*** DATA FOR PROCESSING Section Begins ***

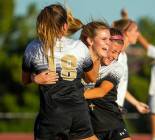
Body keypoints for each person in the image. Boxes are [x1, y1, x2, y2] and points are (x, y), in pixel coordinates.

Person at [22, 4, 101, 140]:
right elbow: (92, 78)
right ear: (65, 26)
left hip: (53, 115)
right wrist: (97, 55)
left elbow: (25, 80)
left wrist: (35, 78)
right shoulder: (79, 47)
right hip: (78, 112)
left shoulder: (33, 48)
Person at [83, 28, 131, 140]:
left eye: (118, 53)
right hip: (90, 127)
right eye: (114, 51)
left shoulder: (116, 67)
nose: (115, 57)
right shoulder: (84, 62)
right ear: (105, 45)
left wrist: (71, 95)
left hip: (113, 124)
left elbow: (101, 91)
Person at [112, 19, 149, 113]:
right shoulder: (114, 55)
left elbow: (120, 86)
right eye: (136, 30)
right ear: (126, 32)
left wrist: (136, 103)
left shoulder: (123, 56)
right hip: (108, 108)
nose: (138, 34)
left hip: (116, 108)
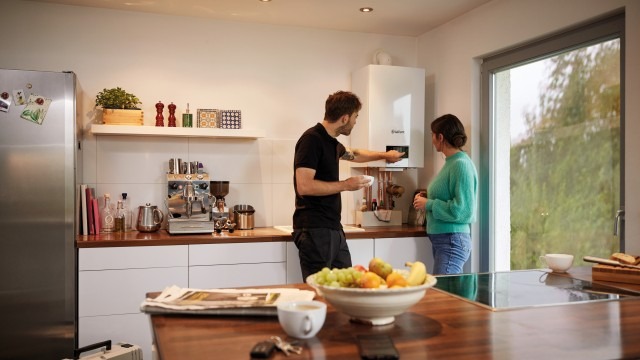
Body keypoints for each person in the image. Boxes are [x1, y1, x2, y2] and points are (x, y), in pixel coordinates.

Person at [293, 90, 405, 279]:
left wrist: (385, 155)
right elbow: (304, 185)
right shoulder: (311, 140)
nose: (355, 121)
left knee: (348, 285)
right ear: (344, 118)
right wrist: (346, 184)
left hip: (332, 228)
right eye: (355, 117)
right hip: (315, 229)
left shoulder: (332, 143)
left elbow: (355, 153)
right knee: (321, 291)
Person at [413, 114, 478, 274]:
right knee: (446, 293)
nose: (432, 139)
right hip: (445, 240)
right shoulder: (451, 163)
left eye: (432, 135)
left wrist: (428, 204)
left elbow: (464, 210)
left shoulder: (460, 164)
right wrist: (426, 198)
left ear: (440, 137)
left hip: (452, 240)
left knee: (444, 294)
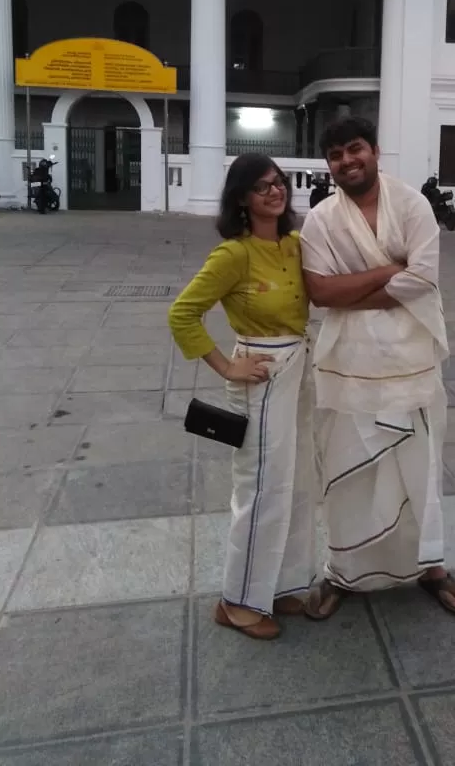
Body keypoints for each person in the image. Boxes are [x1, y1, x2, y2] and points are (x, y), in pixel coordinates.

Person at [299, 116, 455, 618]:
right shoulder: (322, 220)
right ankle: (344, 571)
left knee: (418, 464)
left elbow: (423, 280)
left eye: (355, 149)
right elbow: (319, 292)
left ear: (375, 150)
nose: (347, 161)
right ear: (328, 165)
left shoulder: (413, 204)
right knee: (346, 470)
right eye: (335, 155)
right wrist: (387, 272)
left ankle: (430, 567)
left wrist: (352, 290)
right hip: (347, 363)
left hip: (411, 360)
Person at [168, 154, 316, 640]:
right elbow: (182, 314)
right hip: (261, 376)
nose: (275, 192)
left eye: (278, 183)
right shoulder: (234, 254)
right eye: (261, 187)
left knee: (295, 483)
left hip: (298, 368)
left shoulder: (295, 244)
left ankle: (281, 583)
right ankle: (237, 601)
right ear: (241, 199)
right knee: (261, 490)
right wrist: (228, 365)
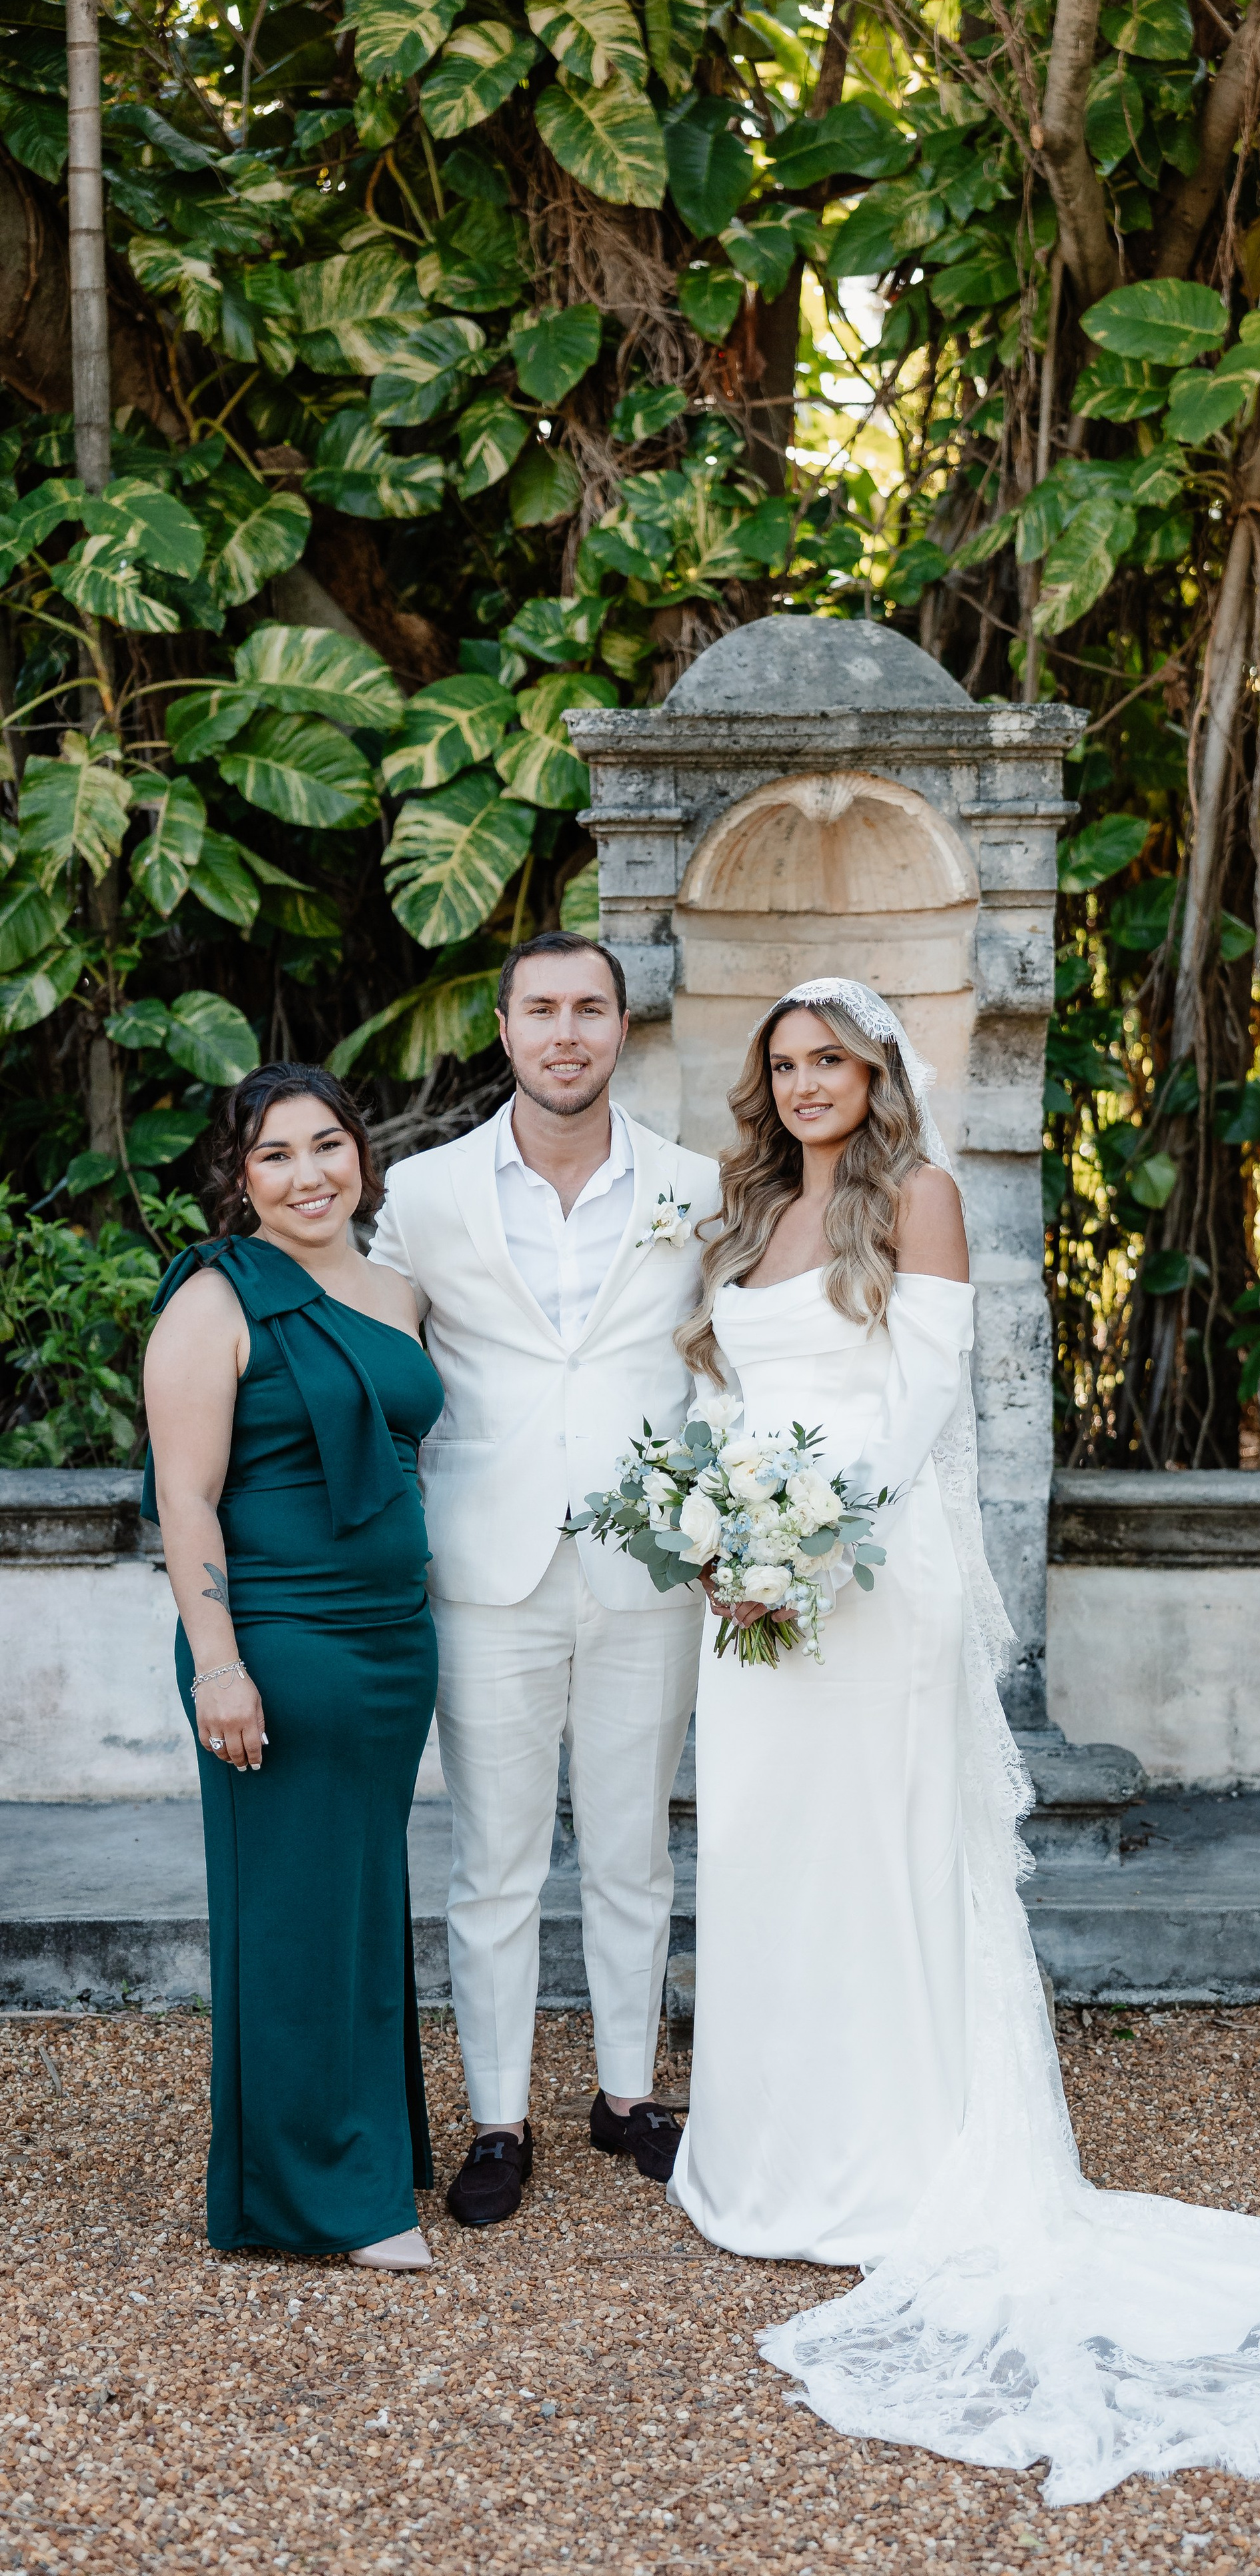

*** DATA FOR PROCESSING Section Ends ***

Each line above is to be repeated exactly as written; no picture is carried over.

Body keypoints for each person in the image. Boxes are [x1, y1, x2, y2] and points are (x, y), in pixel coordinates.

Person at [22, 4, 101, 140]:
right elbow: (92, 78)
right ear: (65, 26)
left hip: (53, 115)
right wrist: (97, 55)
left elbow: (25, 80)
left wrist: (35, 78)
right shoulder: (79, 47)
right hip: (78, 112)
left shoulder: (33, 48)
Person at [83, 28, 131, 140]:
left eye: (118, 53)
right hip: (90, 127)
right eye: (114, 51)
left shoulder: (116, 67)
nose: (115, 57)
right shoulder: (84, 62)
right ear: (105, 45)
left wrist: (71, 95)
left hip: (113, 124)
left elbow: (101, 91)
Person at [112, 19, 149, 113]:
right shoulder: (114, 55)
left elbow: (120, 86)
right eye: (136, 30)
right ear: (126, 32)
left wrist: (136, 103)
left shoulder: (123, 56)
right hip: (108, 108)
nose: (138, 34)
left hip: (116, 108)
Body keypoints for each person in the image. Boxes are [x1, y1, x2, y2] and points are (x, y), in pixel coordinates.

Person at [293, 90, 405, 279]:
left wrist: (385, 155)
right elbow: (304, 185)
right shoulder: (311, 140)
nose: (355, 121)
left knee: (348, 285)
right ear: (344, 118)
right wrist: (346, 184)
left hip: (332, 228)
right eye: (355, 117)
right hip: (315, 229)
left shoulder: (332, 143)
left elbow: (355, 153)
right knee: (321, 291)
Person at [413, 114, 478, 274]:
right knee: (446, 293)
nose: (432, 139)
right hip: (445, 240)
right shoulder: (451, 163)
left eye: (432, 135)
left wrist: (428, 204)
left elbow: (464, 210)
left shoulder: (460, 164)
right wrist: (426, 198)
left ear: (440, 137)
left hip: (452, 240)
left knee: (444, 294)
Body keypoints for each person in the image. Boxes are [x1, y1, x2, y2] and points are (x, y), in pixel coordinates.

Person at [299, 116, 455, 618]:
right shoulder: (322, 220)
right ankle: (344, 571)
left knee: (418, 464)
left elbow: (423, 280)
left eye: (355, 149)
right elbow: (319, 292)
left ear: (375, 150)
nose: (347, 161)
right ear: (328, 165)
left shoulder: (413, 204)
right knee: (346, 470)
right eye: (335, 155)
right wrist: (387, 272)
left ankle: (430, 567)
left wrist: (352, 290)
right hip: (347, 363)
left hip: (411, 360)
Person at [168, 154, 316, 640]:
right elbow: (182, 314)
right hip: (261, 376)
nose: (275, 192)
left eye: (278, 183)
right shoulder: (234, 254)
right eye: (261, 187)
left knee: (295, 483)
left hip: (298, 368)
left shoulder: (295, 244)
left ankle: (281, 583)
right ankle: (237, 601)
right ear: (241, 199)
right knee: (261, 490)
right wrist: (228, 365)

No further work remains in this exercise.